(Dataset records)
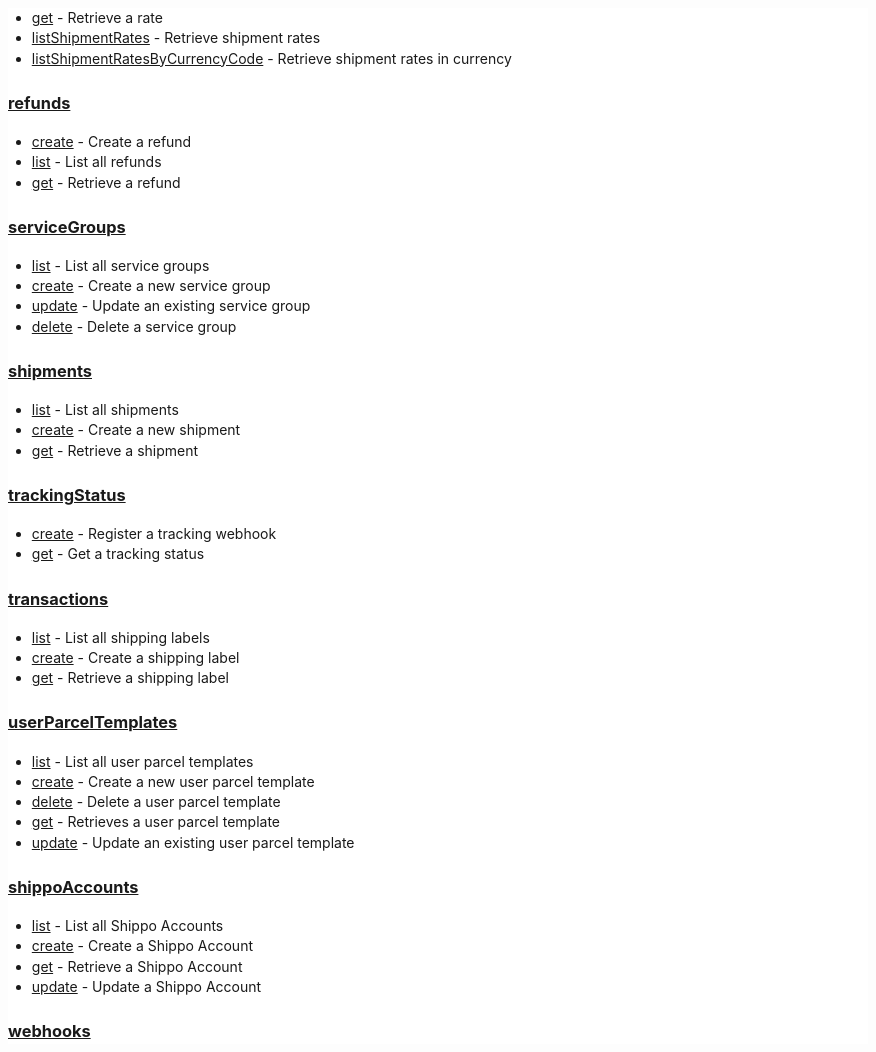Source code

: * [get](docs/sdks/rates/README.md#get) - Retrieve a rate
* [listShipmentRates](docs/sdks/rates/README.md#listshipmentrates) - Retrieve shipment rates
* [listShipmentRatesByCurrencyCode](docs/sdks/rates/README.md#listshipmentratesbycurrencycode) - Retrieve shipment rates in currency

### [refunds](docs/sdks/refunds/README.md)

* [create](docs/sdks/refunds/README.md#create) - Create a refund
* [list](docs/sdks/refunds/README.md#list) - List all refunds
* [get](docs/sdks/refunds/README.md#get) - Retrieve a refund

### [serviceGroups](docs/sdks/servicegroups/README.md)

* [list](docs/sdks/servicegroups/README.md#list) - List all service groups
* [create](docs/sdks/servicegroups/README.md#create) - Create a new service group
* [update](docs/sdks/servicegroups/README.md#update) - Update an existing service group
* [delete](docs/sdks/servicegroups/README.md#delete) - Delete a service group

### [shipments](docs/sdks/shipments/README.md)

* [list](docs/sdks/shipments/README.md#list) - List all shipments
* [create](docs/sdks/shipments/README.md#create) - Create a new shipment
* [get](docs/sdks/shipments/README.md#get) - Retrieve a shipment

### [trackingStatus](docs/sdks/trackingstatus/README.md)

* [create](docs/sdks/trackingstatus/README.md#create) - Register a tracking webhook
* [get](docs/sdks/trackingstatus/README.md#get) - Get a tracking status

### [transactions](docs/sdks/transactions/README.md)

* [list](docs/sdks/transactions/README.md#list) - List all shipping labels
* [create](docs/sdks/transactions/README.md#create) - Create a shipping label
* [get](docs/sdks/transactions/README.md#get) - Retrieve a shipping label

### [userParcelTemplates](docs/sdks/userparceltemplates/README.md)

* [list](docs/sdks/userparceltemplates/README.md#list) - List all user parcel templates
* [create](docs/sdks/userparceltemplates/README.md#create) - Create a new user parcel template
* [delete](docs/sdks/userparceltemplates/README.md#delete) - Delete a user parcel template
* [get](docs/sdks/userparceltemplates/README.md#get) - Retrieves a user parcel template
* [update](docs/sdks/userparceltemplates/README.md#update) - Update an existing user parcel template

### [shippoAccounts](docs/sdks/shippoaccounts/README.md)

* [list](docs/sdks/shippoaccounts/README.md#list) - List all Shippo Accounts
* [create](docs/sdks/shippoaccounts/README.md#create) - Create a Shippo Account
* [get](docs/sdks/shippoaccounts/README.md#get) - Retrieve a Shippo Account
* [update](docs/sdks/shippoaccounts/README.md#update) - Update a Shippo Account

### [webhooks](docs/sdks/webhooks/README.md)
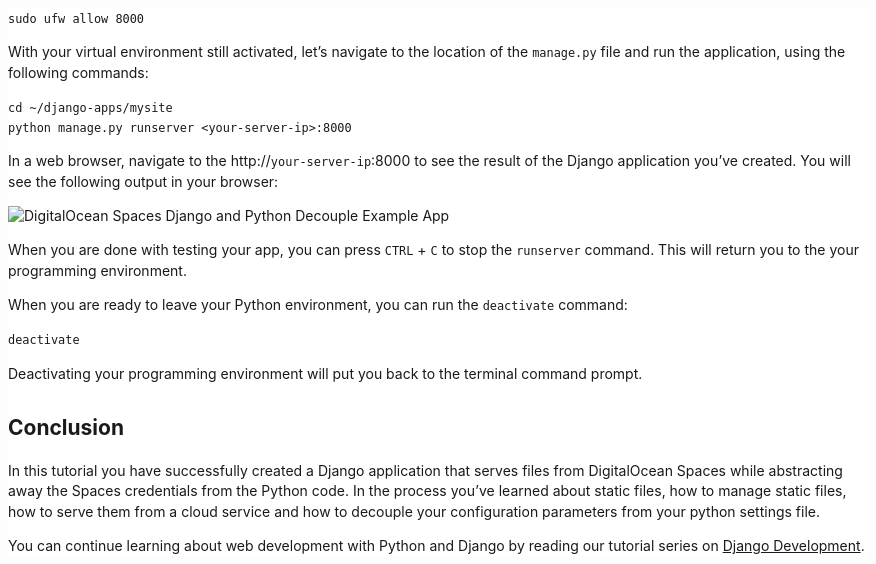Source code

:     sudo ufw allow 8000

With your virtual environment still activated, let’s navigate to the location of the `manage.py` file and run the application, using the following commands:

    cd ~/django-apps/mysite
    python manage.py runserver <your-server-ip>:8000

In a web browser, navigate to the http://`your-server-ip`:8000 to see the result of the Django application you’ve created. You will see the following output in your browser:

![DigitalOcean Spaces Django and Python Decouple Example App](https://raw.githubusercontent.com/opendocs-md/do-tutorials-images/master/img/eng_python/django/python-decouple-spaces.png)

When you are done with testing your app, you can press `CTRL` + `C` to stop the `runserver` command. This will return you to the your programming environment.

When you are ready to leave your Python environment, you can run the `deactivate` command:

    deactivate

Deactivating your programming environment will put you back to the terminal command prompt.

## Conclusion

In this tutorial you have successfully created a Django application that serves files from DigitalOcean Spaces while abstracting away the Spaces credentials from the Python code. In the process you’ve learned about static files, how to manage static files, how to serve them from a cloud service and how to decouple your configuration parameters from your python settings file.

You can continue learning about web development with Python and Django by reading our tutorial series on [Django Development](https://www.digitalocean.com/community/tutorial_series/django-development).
(End Dataset records)
### Brief
Could you restate word for word the lines above from the one containing "a service group" through the one containing "all shipping labels", both included, and nothing else?

### Reply
* [delete](docs/sdks/servicegroups/README.md#delete) - Delete a service group

### [shipments](docs/sdks/shipments/README.md)

* [list](docs/sdks/shipments/README.md#list) - List all shipments
* [create](docs/sdks/shipments/README.md#create) - Create a new shipment
* [get](docs/sdks/shipments/README.md#get) - Retrieve a shipment

### [trackingStatus](docs/sdks/trackingstatus/README.md)

* [create](docs/sdks/trackingstatus/README.md#create) - Register a tracking webhook
* [get](docs/sdks/trackingstatus/README.md#get) - Get a tracking status

### [transactions](docs/sdks/transactions/README.md)

* [list](docs/sdks/transactions/README.md#list) - List all shipping labels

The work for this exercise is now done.